Temporal relationship of CDK1 activation and mitotic arrest to cytosolic accumulation of cytochrome C and caspase-3 activity during Taxol-induced apoptosis of human AML HL-60 cells

Abstract

The antimicrotubule anticancer drug, Taxol, suppresses microtubule dynamics, causes mitotic arrest, and induces caspase-3 cleavage and activity resulting in apoptosis of human AML HL-60 cells. Caspase-3 cleavage is triggered by the mitochondrial release and cytosolic accumulation of the electron transfer protein, cytochrome c (cyt c). Taxol-induced G2/M transition is mediated by p34^cdc-2 (CDK1) which, if prematurely activated, may also trigger apoptosis. In the present studies following S-phase synchronization and release, HL-60 cells with enforced expression of the bcl-x_L (HL-60/Bcl-x_L) and/or neomycin resistance gene (HL-60/neo) were exposed to Taxol to examine CDK1-related cell-cycle events and the cyt c-triggered molecular cascade of apoptosis. At various time-intervals after Taxol treatment, immunoblot analyses of cyclin B1 and CDK1 levels were performed. In addition, the in vitro histone H1 kinase activity of immunoprecipitated CDK1 and its tyrosine phosphorylation status (by anti-phosphotyrosine immunoblot analysis) were determined. Data presented here show that, while Taxol-induced peak CDK1 kinase activity occurs earlier in HL-60/neo cells, there are no significant differences in cyclin B1 accumulation, tyrosine dephosphorylation of CDK1, and mitotic arrest of Taxol-treated HL-60/neo vs HL-60/Bcl-x_L cells.

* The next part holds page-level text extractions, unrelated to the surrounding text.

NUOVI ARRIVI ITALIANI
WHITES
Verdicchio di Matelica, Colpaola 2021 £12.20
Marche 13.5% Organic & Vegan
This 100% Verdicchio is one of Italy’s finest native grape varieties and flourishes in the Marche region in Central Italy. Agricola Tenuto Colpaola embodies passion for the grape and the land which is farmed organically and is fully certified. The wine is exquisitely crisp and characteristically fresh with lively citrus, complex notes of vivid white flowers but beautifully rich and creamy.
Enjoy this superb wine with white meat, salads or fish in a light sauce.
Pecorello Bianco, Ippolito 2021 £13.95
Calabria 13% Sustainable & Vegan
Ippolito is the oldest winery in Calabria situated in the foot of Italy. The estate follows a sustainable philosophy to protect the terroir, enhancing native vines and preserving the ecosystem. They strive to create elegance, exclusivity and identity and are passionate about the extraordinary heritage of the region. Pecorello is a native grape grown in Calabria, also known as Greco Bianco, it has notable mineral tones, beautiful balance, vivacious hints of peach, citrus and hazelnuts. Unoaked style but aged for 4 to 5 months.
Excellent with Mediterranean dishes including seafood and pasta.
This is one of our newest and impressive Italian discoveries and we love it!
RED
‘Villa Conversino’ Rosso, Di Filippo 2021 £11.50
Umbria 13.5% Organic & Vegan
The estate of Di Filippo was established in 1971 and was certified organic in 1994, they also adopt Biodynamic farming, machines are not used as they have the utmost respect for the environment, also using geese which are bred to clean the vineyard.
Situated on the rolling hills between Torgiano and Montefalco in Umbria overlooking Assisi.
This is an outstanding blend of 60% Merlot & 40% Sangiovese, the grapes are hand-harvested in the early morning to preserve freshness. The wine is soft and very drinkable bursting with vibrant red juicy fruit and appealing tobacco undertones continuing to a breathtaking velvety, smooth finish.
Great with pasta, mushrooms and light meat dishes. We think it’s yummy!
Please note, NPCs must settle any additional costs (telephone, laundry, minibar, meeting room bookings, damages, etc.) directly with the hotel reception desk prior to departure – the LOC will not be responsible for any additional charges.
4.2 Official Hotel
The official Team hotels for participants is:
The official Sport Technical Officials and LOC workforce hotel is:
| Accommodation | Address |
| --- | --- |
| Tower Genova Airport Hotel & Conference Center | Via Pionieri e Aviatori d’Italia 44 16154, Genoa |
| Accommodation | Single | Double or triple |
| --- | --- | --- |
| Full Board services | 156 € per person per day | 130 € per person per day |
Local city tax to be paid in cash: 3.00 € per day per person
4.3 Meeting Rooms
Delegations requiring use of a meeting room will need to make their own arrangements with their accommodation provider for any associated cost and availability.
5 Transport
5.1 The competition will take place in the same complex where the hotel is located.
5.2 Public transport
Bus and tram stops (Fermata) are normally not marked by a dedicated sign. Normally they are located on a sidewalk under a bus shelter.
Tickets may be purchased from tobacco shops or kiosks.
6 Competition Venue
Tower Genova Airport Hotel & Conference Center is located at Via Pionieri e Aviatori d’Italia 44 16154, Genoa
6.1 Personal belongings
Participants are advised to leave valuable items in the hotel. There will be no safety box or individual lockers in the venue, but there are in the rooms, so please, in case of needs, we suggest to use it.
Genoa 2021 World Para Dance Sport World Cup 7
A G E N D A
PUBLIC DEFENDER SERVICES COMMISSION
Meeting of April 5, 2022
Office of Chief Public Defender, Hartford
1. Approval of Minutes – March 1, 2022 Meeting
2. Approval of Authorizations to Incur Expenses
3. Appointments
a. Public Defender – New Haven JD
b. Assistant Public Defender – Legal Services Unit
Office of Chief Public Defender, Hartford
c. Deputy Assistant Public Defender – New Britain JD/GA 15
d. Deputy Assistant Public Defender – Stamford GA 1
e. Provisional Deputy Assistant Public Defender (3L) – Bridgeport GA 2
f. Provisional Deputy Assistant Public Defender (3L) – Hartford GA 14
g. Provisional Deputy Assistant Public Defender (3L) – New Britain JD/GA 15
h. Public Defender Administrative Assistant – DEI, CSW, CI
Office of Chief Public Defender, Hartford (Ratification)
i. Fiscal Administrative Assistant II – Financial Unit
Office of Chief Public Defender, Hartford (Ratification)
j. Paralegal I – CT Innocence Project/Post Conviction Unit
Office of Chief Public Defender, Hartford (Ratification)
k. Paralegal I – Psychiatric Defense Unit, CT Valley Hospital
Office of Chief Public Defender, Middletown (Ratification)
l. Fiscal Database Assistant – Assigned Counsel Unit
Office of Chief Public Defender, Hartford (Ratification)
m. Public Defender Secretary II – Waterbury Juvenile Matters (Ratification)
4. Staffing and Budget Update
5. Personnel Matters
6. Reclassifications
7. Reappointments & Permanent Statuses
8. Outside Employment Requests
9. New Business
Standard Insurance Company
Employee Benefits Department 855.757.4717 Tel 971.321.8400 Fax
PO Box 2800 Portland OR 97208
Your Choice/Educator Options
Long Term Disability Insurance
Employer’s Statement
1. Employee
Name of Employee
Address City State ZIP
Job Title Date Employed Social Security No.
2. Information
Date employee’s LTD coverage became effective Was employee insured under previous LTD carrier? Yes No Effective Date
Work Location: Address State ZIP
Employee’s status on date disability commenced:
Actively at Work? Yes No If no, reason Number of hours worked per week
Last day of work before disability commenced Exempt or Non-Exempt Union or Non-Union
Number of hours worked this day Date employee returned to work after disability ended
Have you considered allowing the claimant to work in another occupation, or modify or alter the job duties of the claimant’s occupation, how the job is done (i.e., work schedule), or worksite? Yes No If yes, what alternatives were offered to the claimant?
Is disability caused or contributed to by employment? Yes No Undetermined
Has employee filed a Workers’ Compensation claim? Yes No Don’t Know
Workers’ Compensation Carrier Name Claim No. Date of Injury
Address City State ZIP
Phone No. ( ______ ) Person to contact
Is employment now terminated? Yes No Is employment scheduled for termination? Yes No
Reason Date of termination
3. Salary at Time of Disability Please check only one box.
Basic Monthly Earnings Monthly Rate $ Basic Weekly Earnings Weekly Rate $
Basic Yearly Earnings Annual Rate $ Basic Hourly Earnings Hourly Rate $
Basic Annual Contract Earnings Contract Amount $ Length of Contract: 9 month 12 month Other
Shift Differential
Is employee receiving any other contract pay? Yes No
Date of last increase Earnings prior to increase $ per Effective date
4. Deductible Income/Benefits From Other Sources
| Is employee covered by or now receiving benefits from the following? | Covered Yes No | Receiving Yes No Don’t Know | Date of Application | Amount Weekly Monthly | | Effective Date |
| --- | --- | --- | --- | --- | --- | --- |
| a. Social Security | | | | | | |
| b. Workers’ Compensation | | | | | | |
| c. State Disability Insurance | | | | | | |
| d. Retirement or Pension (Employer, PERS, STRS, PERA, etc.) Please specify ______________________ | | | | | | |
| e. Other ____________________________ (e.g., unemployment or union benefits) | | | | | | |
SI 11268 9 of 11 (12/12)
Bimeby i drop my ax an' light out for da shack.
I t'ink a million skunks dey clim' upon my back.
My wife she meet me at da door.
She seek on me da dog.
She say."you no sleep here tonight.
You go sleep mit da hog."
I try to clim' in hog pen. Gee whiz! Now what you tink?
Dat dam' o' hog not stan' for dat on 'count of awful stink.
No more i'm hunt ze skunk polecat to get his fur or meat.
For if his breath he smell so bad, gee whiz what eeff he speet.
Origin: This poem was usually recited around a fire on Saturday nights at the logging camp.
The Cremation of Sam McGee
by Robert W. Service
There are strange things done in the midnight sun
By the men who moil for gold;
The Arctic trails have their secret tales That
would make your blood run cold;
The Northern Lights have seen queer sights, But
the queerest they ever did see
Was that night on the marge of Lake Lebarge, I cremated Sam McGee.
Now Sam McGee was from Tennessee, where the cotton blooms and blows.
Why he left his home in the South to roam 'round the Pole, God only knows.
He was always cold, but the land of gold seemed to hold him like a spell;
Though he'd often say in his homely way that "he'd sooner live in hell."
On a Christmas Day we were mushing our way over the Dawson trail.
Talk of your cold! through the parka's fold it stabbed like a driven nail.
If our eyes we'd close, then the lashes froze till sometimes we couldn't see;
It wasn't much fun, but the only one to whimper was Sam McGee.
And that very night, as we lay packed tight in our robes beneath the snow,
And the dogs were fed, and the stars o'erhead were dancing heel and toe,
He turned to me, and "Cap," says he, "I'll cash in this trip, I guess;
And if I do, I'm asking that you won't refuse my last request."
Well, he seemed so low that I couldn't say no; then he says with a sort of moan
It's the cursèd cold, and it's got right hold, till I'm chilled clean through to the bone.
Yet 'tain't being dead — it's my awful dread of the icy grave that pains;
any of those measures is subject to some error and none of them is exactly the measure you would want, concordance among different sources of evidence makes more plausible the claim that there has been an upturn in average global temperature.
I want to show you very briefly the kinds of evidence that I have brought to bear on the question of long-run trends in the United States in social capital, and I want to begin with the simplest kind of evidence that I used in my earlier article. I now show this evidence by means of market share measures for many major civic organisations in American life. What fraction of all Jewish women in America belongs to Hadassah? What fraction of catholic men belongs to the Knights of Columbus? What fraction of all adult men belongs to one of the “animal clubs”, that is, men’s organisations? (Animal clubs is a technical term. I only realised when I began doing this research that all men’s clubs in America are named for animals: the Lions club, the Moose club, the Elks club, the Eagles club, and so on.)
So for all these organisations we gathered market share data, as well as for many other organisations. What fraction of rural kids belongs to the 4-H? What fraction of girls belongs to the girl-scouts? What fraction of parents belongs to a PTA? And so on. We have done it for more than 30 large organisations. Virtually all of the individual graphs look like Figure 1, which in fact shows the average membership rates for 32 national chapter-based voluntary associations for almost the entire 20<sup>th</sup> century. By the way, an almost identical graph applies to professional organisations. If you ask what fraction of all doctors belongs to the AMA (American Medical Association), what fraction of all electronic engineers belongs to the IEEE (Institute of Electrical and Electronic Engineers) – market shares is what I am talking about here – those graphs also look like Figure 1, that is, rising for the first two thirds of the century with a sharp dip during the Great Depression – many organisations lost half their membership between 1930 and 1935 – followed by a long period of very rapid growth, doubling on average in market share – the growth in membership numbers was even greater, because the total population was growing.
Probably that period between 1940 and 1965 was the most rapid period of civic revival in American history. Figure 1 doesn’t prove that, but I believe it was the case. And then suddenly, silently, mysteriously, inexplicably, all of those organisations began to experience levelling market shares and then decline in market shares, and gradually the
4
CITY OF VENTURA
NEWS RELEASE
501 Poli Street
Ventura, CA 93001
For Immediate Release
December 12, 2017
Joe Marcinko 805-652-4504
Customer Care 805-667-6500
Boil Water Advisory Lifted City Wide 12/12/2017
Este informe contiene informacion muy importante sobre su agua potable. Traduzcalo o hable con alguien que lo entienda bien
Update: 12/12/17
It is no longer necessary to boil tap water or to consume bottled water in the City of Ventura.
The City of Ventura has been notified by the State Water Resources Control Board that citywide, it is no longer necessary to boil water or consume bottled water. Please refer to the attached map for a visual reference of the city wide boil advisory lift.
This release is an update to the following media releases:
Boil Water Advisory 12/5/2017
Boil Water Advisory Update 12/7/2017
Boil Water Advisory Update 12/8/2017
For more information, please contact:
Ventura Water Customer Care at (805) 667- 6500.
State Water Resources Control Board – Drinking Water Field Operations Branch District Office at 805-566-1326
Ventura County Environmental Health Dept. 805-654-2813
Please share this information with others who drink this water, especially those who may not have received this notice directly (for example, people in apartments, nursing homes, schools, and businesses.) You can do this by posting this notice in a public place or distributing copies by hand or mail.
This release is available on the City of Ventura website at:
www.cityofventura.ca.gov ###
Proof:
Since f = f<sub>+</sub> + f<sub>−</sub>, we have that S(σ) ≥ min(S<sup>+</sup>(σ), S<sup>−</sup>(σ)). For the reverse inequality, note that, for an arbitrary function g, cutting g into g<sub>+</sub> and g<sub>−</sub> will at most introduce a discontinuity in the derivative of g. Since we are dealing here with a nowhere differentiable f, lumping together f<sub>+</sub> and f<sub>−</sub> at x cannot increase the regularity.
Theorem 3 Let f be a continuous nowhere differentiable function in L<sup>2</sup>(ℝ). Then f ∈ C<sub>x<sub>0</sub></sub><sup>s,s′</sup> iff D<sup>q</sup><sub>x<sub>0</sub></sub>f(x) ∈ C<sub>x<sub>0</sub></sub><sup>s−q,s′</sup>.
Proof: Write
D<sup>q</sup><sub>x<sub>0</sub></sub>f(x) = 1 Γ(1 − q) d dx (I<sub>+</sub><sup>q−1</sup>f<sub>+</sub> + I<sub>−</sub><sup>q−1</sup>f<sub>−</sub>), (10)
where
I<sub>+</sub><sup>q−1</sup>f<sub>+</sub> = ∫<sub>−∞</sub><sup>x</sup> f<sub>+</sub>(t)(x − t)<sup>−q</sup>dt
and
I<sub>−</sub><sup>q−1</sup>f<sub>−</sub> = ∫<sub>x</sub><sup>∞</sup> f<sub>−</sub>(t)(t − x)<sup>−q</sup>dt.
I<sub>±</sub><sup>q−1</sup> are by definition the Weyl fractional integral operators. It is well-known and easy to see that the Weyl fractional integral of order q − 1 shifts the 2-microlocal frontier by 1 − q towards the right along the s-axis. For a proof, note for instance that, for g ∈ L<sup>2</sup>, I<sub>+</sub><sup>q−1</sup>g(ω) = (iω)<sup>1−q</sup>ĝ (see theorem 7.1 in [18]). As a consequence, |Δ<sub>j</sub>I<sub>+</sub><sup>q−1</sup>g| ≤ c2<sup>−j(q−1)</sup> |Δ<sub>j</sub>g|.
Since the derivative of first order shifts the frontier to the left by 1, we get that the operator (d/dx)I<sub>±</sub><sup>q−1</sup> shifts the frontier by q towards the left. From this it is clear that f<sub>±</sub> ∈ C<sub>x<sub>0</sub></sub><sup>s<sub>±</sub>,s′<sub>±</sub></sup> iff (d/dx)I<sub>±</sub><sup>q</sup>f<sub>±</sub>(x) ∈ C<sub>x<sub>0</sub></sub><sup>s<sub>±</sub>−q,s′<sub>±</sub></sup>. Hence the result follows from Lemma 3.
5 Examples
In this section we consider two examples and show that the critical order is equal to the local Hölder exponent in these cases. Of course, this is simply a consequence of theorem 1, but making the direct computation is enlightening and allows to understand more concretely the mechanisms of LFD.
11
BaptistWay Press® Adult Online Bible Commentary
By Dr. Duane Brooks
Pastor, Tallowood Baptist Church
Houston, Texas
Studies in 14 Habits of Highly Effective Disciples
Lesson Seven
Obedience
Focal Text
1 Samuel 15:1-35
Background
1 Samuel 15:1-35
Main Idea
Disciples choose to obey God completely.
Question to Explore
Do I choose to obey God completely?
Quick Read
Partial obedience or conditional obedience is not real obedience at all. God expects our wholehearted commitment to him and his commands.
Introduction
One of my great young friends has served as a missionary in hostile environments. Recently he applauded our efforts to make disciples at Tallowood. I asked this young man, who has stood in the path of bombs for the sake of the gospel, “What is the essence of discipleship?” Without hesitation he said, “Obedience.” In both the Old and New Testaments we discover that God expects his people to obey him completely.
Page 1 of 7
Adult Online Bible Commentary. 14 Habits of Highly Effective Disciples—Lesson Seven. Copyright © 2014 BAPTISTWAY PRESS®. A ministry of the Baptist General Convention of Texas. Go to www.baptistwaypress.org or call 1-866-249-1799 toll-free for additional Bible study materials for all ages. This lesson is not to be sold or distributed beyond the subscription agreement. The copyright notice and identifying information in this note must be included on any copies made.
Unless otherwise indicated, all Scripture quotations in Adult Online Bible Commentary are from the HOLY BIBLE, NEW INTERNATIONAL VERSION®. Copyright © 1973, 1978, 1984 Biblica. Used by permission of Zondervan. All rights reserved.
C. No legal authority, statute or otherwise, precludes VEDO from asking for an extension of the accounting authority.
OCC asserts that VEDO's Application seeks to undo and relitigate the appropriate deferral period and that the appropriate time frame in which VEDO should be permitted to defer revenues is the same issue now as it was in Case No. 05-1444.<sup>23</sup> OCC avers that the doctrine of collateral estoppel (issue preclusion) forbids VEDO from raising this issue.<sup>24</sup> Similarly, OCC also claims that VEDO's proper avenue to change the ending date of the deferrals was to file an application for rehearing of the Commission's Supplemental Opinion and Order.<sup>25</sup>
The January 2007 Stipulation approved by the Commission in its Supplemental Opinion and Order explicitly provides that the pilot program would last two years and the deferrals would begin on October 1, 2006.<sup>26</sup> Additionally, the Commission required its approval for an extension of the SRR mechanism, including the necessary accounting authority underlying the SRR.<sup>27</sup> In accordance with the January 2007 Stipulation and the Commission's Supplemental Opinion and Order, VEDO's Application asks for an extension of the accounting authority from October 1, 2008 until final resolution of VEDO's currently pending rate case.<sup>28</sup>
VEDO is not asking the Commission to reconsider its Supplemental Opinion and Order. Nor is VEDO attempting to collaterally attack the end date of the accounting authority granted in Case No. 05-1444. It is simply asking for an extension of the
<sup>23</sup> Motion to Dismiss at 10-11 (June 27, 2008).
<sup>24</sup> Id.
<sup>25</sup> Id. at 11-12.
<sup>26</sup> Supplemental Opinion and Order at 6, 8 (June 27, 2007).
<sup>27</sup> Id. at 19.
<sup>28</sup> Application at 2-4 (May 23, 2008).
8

Taxol-induced CDK1 activation and mitosis preceded the cytosolic accumulation (six-fold) of cyt c. The latter event was blocked by Bcl-x_L overexpression but not by inhibitors of caspase-3. Although the caspase inhibitors and high Bcl-x_L levels inhibited caspase-3 cleavage and activity, they did not significantly affect Taxol-induced CDK1 activation or mitotic arrest. These findings indicate that Bcl-x_L overexpression does not affect Taxol-induced CDK1 activity leading to G2/M transition, which temporally precedes the cytosolic cyt c-mediated cleavage and activity of caspase-3 and apoptosis.